Segundo ele, as liquidações extrajudiciais geralmente são resultado de uma deterioração financeira e administrativa que já vinha se acumulando internamente. “As seguradoras chegam a esse ponto por problemas como falta de recursos suficientes para pagar sinistros, descumprimento de regras contratuais e de resseguro, gestão deficiente ou indícios de irregularidades. Normalmente são decisões que buscam evitar prejuízos maiores e preservar a estabilidade do setor”.
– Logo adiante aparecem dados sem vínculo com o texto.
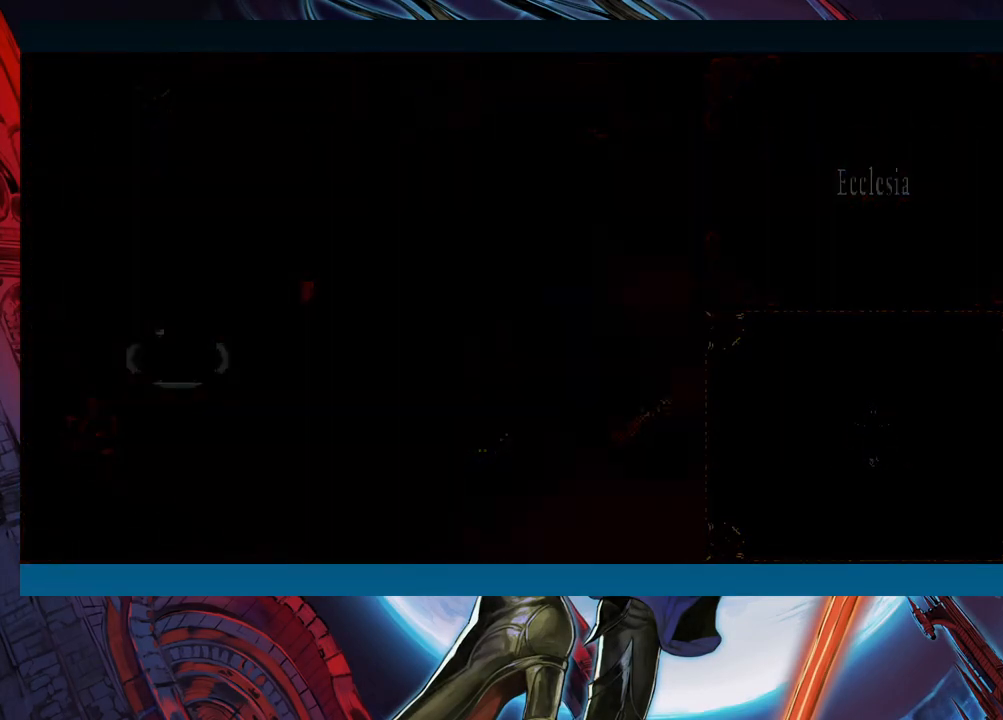
{"buttons": [], "left_stick": "right", "events": []}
Na prática, a intervenção da Susep ocorre quando a seguradora já não demonstra capacidade de manter suas operações de forma segura para clientes, parceiros e corretores. O problema costuma atingir diretamente o segurado, principalmente em momentos de acionamento de cobertura ou pagamento de indenizações. Segundo Dorival Alves de Sousa, um dos fatores que podem agravar esse tipo de cenário é justamente a ausência de estrutura operacional compatível com o tamanho da carteira assumida pela companhia.
“A expansão acelerada de algumas seguradoras sem estrutura adequada é um fator de risco. Crescer sem capital, controles e resseguro suficientes pode levar a problemas na hora de honrar compromissos com clientes”.
Além dos impactos financeiros, a liquidação extrajudicial também provoca efeitos na relação de confiança entre consumidores, corretores e seguradoras. Em muitos casos, parceiros comerciais enfrentam insegurança sobre continuidade de contratos, pagamento de sinistros e estabilidade das operações. Para o representante da Fenacor, a maneira como o órgão regulador conduz a intervenção influencia diretamente na percepção do público sobre a credibilidade do setor.
“Uma liquidação causa inquietação e pode abalar a confiança do público, sobretudo se afetar carteiras relevantes. Por outro lado, uma intervenção regulatória bem conduzida também mostra que existem mecanismos de proteção e fiscalização. O efeito na imagem do setor depende da transparência e da rapidez das ações aplicadas”.
O caso da Infinite também reforça um debate recorrente entre especialistas: a importância da gestão técnica e financeira dentro das seguradoras. Em um segmento baseado na promessa de proteção futura, a capacidade de pagamento e a organização operacional acabam sendo fatores decisivos para garantir estabilidade e segurança aos segurados.
Para corretores de seguros, episódios como esse também servem de alerta sobre a importância de acompanhar a solidez das companhias com as quais operam, principalmente em um cenário de maior fiscalização regulatória e atenção à capacidade financeira das empresas do setor.